Folhapress Folhapress -
Faxineira cai de prédio, e polícia apura suspeita de cárcere privado na BA
Imagem mostra a babá Raiana Ribeiro da Silva, que pulou de prédio em Salvador, sendo socorrida por equipe de resgate A babá Raiana Ribeiro da Silva, que pulou de prédio em Salvador, é socorrida por equipe de resgate (Foto: Reprodução)

Franco Adailton, da BA – Uma empregada doméstica de 25 anos caiu do terceiro andar de um prédio, em Salvador, nesta quarta-feira (25), para, segundo a polícia, fugir do cárcere privado sob o qual estava sendo mantida pela patroa, que não aceitou o pedido de demissão da funcionária.

A babá Raiana Ribeiro da Silva saiu de Itanagra, a 150 km da capital baiana, para trabalhar no apartamento da empregadora desde o último dia 19, em um edifício no Imbuí, bairro de classe média, onde tomava conta sozinha de trigêmeos, além de ficar encarregada dos demais afazeres domésticos.

Dizendo-se sobrecarregada, Raiana encontrou uma outra vaga para substituir a atual, anunciada num site. No sábado (21), após comunicar o desligamento à patroa, teve seu celular confiscado, passou a ser agredida e, por esse motivo, trancou-se em um banheiro, conforme o relato policial.

Para escapar do apartamento, Raiana, sem se alimentar desde então, pulou do cômodo no início da manhã desta quarta-feira (25), caiu no primeiro andar do edifício e foi socorrida por vizinhos, que acionaram a polícia.

A mulher sofreu fraturas nas pernas e foi levada para o Hospital Geral do Estado, mas já recebeu alta no início da noite. A reportagem não conseguiu contato com ela na noite desta quarta.

Situações de cárcere privado, confinamento, violações de direitos, jornadas de trabalho acima de oito horas diárias e redução de salário se tornaram comuns ao longo da pandemia, afirma a secretária-geral da Federação Nacional das Trabalhadoras Domésticas, Creuza Oliveira.

“Infelizmente, em pleno século 21, esses absurdos continuam a acontecer com muitas trabalhadoras”, disse. “Estamos passando pela segunda onda do navio negreiro, pois não há segurança nenhuma para as trabalhadoras”, afirmou.

Segundo Creuza, somente no primeiro semestre deste ano, mais de cem denúncias relacionadas a privação de liberdade na Grande Salvador havia sido registradas no Sindicato dos Trabalhadores Domésticos do Estado da Bahia.

“O que acontece é que os empregadores não querem deixar as trabalhadoras voltarem para casa, para evitar exposição ao coronavírus, por que elas andam de transporte público”, relata. “Há casos de quem ficou seis meses sem ver a família.”

=======

■ TAREFA: Transcreva, do trecho sobre a babá em Salvador, a parte que vai de "Situações de cárcere" até "Estado da Bahia.".

■ DADOS FORNECIDOS:
=======

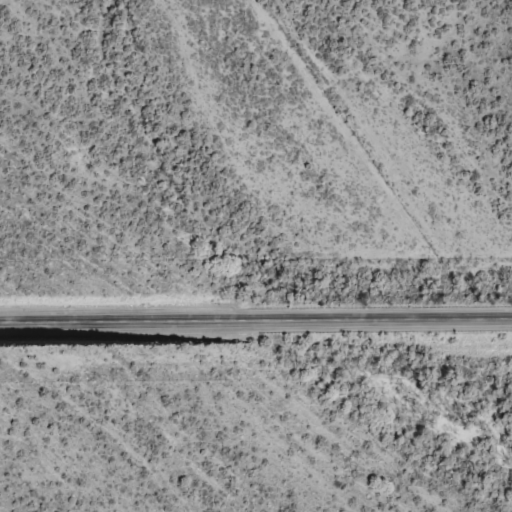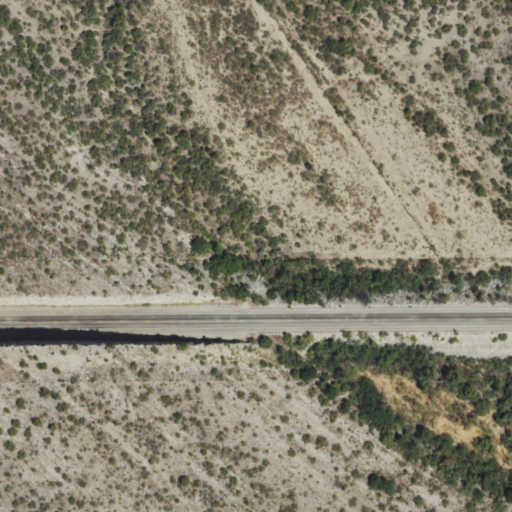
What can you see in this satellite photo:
road: (256, 319)
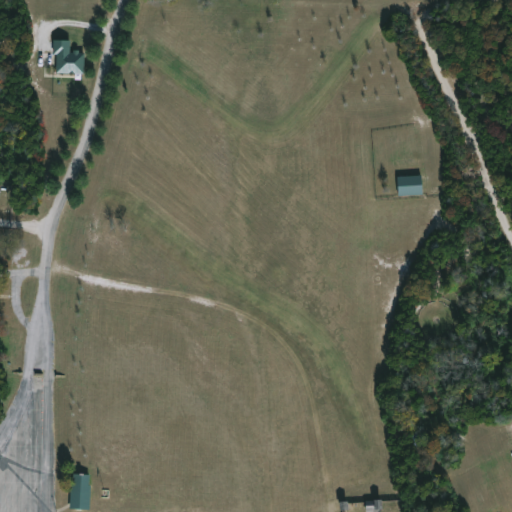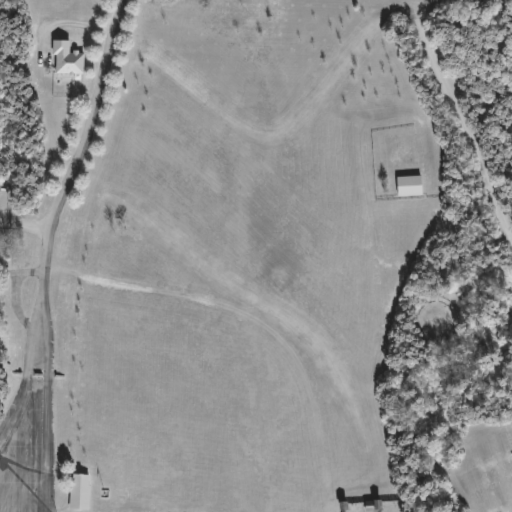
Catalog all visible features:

=======

■ SUA RESPOSTA:
Situações de cárcere privado, confinamento, violações de direitos, jornadas de trabalho acima de oito horas diárias e redução de salário se tornaram comuns ao longo da pandemia, afirma a secretária-geral da Federação Nacional das Trabalhadoras Domésticas, Creuza Oliveira.

“Infelizmente, em pleno século 21, esses absurdos continuam a acontecer com muitas trabalhadoras”, disse. “Estamos passando pela segunda onda do navio negreiro, pois não há segurança nenhuma para as trabalhadoras”, afirmou.

Segundo Creuza, somente no primeiro semestre deste ano, mais de cem denúncias relacionadas a privação de liberdade na Grande Salvador havia sido registradas no Sindicato dos Trabalhadores Domésticos do Estado da Bahia.